(APPLY WHAT YOU READ):
• a. List every latency value the passage on TCU scaling gives in milliseconds.
• b. Copy the portion of the passage on TCU scaling between "You can increase" and "your use case.", inclusive.

(TEXT PASSAGE):
We start with one user and continue to increase the number of users accessing the time series data. With just 4 TCUs, the service supports 4,560 queries per minute, which is approximately 76 queries per second (QPS), with p99 latency of less than 160 milliseconds. As the number of Grafana users increases, we see an increase in the latency, and thereby a decrease in the number of queries per minute but minimal throttles. This is because the default SDK maximum retries is set to 3 (a best practice) and the SDK retries the queries before throttling. Because the latency of a query includes the retry time, beyond 7 concurrent users (76 QPS), we notice an increase in p99 latency primarily due to the multiple retry attempts. If sub-second query latency is acceptable for your use case, you can support up to 9 concurrent users and 4,853 queries per minute with 4 TCUs.

We increase the MaxQueryTCU to 8 and rerun the test. Because the service allocates compute units on demand, the service starts with 4 TCU and as the workload increases, allocates additional 4 TCUs. The following graphs show the metrics with 8 TCU.

TCU Graph 4 BQ

With 8 TCUs, the service supports 9,556 queries (approximately 159 QPS) with p99 latency of less than 200 milliseconds. As the number of Grafana users increases, we see an increase in the latency (less than 330 milliseconds), and therefore a slight decrease in the number of queries per minute but no throttles. Notably, if sub-500 milliseconds query latency is acceptable for your use case, you can support up to 15 concurrent users and 9,556 queries per minute with just 8 TCUs.

You can increase the MaxQueryTCU up to 1000, enabling you to scale as your user base grows. Depending on your desired spend, you could continue to increase the MaxQueryTCU or serve additional users using the existing TCU if the latencies are acceptable for your use case.

Next, we repeat the simulation with Query 2, which performs binning, grouping, and ordering, which is a relatively more resource-intensive query than Query 1:

select bin(time, 1m) AS binned_time, 
max(cpu_utilization) as max_cpu_utilization 
from "devops"."sample_devops" 
where time > ago(10m) and hostname='host2' 
group by bin(time, 1m) 
order by binned_time asc

The following graphs show the corresponding metrics for Query 2.

(DATA SUPPLIED):
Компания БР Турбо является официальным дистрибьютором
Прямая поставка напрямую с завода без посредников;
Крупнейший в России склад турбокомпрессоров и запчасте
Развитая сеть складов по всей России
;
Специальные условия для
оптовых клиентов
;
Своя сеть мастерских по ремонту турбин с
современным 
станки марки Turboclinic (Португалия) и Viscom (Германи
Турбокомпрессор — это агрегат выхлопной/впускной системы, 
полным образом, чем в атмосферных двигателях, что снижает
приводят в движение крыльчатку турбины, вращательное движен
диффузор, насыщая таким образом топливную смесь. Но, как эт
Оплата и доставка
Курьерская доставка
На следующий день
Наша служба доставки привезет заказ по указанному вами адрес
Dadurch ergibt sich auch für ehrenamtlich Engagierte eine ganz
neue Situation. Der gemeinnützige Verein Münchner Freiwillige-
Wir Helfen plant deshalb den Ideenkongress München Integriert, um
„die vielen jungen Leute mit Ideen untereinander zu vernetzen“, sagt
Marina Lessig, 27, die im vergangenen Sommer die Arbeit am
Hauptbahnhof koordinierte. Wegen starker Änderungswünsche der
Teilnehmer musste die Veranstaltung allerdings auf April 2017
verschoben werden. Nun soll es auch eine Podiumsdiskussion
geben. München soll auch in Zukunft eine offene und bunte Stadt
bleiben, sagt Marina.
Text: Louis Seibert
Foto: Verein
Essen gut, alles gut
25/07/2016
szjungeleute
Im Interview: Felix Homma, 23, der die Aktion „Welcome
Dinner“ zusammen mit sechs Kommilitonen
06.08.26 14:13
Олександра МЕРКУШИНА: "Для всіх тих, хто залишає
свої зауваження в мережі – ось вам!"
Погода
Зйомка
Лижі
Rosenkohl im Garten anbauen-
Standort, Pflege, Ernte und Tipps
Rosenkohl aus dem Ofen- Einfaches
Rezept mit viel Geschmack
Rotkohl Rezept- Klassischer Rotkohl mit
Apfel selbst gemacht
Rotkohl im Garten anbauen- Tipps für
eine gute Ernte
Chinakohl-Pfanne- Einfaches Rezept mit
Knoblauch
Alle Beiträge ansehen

(ANSWERS BELOW):
• a. 160 milliseconds, 200 milliseconds, 330 milliseconds, 500 milliseconds

• b.
You can increase the MaxQueryTCU up to 1000, enabling you to scale as your user base grows. Depending on your desired spend, you could continue to increase the MaxQueryTCU or serve additional users using the existing TCU if the latencies are acceptable for your use case.